Amerika Birleşik Devletleri’nin (ABD) 46’ncı Başkanı Joe Biden’ın seçim sonucunu resmiyete kavuşturacak Kongre oturumu Donald Trump’ın destekçilerine tarafından basıldı. Kongre binasının 200 yıl sonra bir kez daha saldırıya uğramasını ve ardından yaşanan gelişmeleri gazeteci-yazar Hüseyin Aykol değerlendirdi.

Trump’ın bazı Cumhuriyetçi senatörlerden “kimi yerlerde hile yapıldığını ve buralarda yeniden oylama yapılmasını istemesini” beklediğini hatırlatan Aykol, “Bu da muhtemelen Kongre’de reddedilecekti. Kongre’de böyle kısa süreli bir tartışmanın yaşanması beklenirken, Trump’ın kendi yandaşlarını kongre binasının önüne çağırması, bir kısmının binanın içine girmesi, Amerika’nın 200 yıl görmediği bir şeydi. ABD’de gerçekten ilk defa böyle bir şekilde Kongre binasını basıldı” dedi.

KENDİ PATİSİNE ZARAR VEREN TRUMP

Seçmenlerin sağcı olduğunu belirten Aykol, “Bizde ülkü ocaklarına benzer birtakım örgütlenmelerin başını çektiği bir mitingdi. Gelinen noktada Trump zaten ikinci bir defa seçilememiş olmasının nedenlerinden biri ABD’deki müesses nizamı zorlayan bir insandı. Esasen şu ana kadar yapmaya çalıştığı şey sadece kendisinin kaybetmesini hazmedememek değil ikinci dönemde ‘aslında biz seçimleri kazanmıştık ama karşımızda bizi engelleyen oldu yoksa gelecek seçimlerde mutlaka biz kazanacağız’ şeklinde Cumhuriyetçi Parti taraftarlarına bir nevi moral vermekti. Ama gelinen noktada Cumhuriyetçi Parti sadece müesses nizama ve ABD devletine değil kendi partilerine de zarar vermiş bir Trump görüyorlar” diye konuştu.

TRUMP’IN SON BARUTU

Trump’ın hakkında başta yolsuzluk olmak üzere birçok davanın olduğunu anımsatan Aykol, ikinci dönem seçilmediğinde başına neler gelebileceğini Trump’ın iyi bildiğini belirtti. Aykol, şöyle devam etti: “Trump bu davalardan kaçabilmek için ne olursa olsun ikinci dönemde başkanlık yapmak istiyordu.  O nedenle şimdiye kadar başvurulmayan kendi döneminde de başvurulmayan şekilde yönetmişti ABD’yi. Şimdi de bu şekilde gitmemek için direniyor. Sanıyorum bu son baruttur. Yapabileceği son hareketti. Çünkü başkanlık seçimlerinde ikinci seçmen denilen delegeler başkanı belirliyor. Bu anlamda zaten Aralık ayıda bu toplantıyı yapılmıştı ve dün yapılacak kongrede usulen yapılacak bir toplantıydı. Burada artık Biden’in başkanlığının ilan edilmesi olacaktı en üst düzeyde.  Bundan sonra Trump’ın yapabileceği şey örneğin; şimdiye kadar Beyaz Saray’ı boşaltması gerekiyordu ama boşaltmadı. En fazla 20 Ocak’a kadar Beyaz Saray’da kalır.”

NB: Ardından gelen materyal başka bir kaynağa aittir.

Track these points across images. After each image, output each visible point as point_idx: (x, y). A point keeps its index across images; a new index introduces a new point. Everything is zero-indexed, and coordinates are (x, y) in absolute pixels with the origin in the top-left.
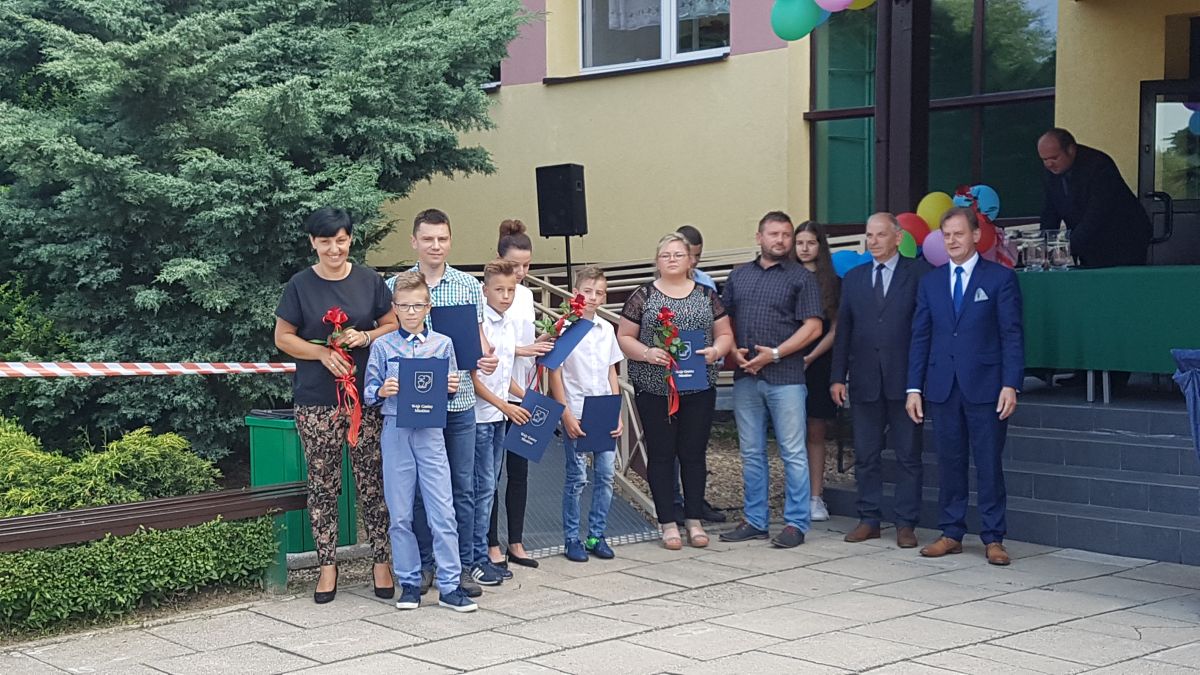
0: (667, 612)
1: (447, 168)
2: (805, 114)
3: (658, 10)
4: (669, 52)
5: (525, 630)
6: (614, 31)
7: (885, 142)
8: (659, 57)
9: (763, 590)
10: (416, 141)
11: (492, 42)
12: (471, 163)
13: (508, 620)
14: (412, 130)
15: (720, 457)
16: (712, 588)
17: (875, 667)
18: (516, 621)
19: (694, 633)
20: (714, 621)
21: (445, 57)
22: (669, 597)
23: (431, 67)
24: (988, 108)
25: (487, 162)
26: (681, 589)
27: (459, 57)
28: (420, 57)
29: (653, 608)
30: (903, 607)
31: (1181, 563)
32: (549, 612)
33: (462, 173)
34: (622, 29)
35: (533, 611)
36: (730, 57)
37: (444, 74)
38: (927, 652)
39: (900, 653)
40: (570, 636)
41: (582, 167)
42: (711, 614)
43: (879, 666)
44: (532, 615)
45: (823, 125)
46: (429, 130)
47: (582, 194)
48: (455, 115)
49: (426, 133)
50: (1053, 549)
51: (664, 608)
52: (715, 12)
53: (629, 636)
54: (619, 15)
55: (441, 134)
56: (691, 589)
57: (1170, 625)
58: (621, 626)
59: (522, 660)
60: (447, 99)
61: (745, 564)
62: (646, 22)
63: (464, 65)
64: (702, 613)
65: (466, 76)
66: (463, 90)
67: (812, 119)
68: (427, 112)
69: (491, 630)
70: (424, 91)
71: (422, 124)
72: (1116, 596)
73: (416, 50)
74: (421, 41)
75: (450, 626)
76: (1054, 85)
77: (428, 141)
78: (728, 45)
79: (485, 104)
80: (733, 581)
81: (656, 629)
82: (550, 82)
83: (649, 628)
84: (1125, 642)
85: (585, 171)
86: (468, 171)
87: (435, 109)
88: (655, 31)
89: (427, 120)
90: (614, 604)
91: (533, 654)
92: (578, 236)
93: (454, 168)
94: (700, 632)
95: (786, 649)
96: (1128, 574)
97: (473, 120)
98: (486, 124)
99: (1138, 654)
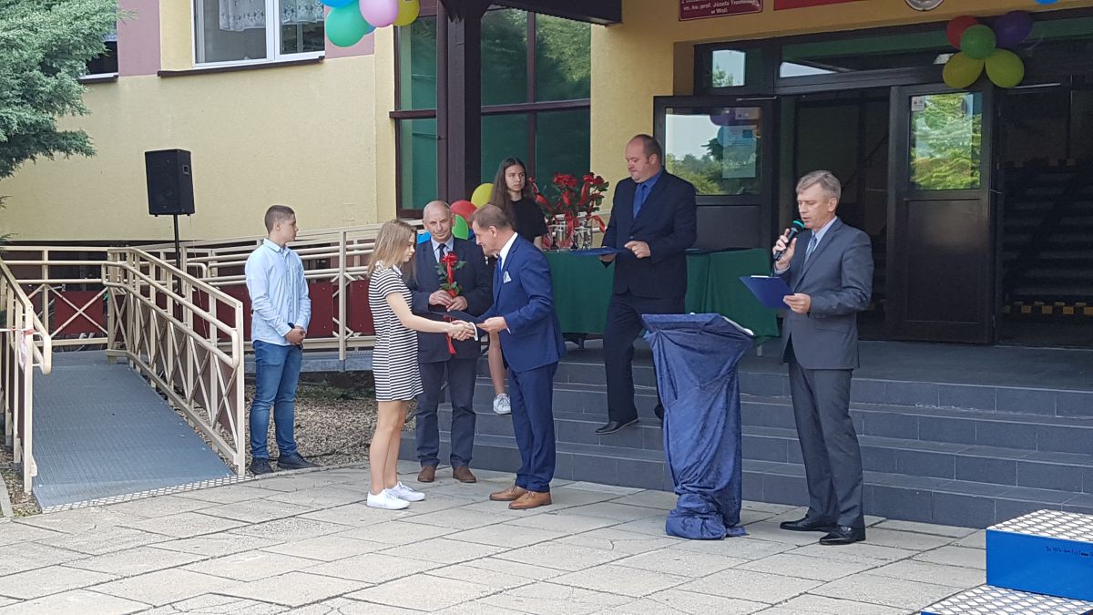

SENATONUN GÖREVDEN ALMA YETKİSİ VAR

Aykol, Trump’ın bu durumu daha da ileriye götürmek istemesi halinde senatonun Trump’ı görevden alma yetkisinin olduğunu vurgulayarak, “Ancak sanıyorum Trump kendisini bu duruma düşürmek istemez. Kendisini zor günlerin beklediğini biliyor ve bu şaşkınlıkla bu hamleyi yaptı” diye belirtti.

DÜNYAYI UYARAN ÖRNEK

ABD’de yaşanan bu durumun en önemli noktalarından birinin faşist eğilimli liderlerin iktidardan giderken neler yapabileceğini göstermesi olduğunu sözlerine ekleyen Aykol, “bu anlamda dünyayı uyaran bir örnekti” dedi.  Aykol, “Amerika’da Trump, Brezilya’da Bolsenaro, Macaristan’da Urban ve Polonya’daki yönetim gibi hatta çok yakınımızdaki buna benzer bir yönetim var. Böylesi yönetimlerin iktidardan giderken neler yapabileceğini neleri deneyebileceğine dair bir örnekti. Trump’ın iktidardan alınması da ona öykünen ve ondan güç alan liderlerin sonunun getirecek bir yaklaşım süreç olarak önemli” diye konuştu.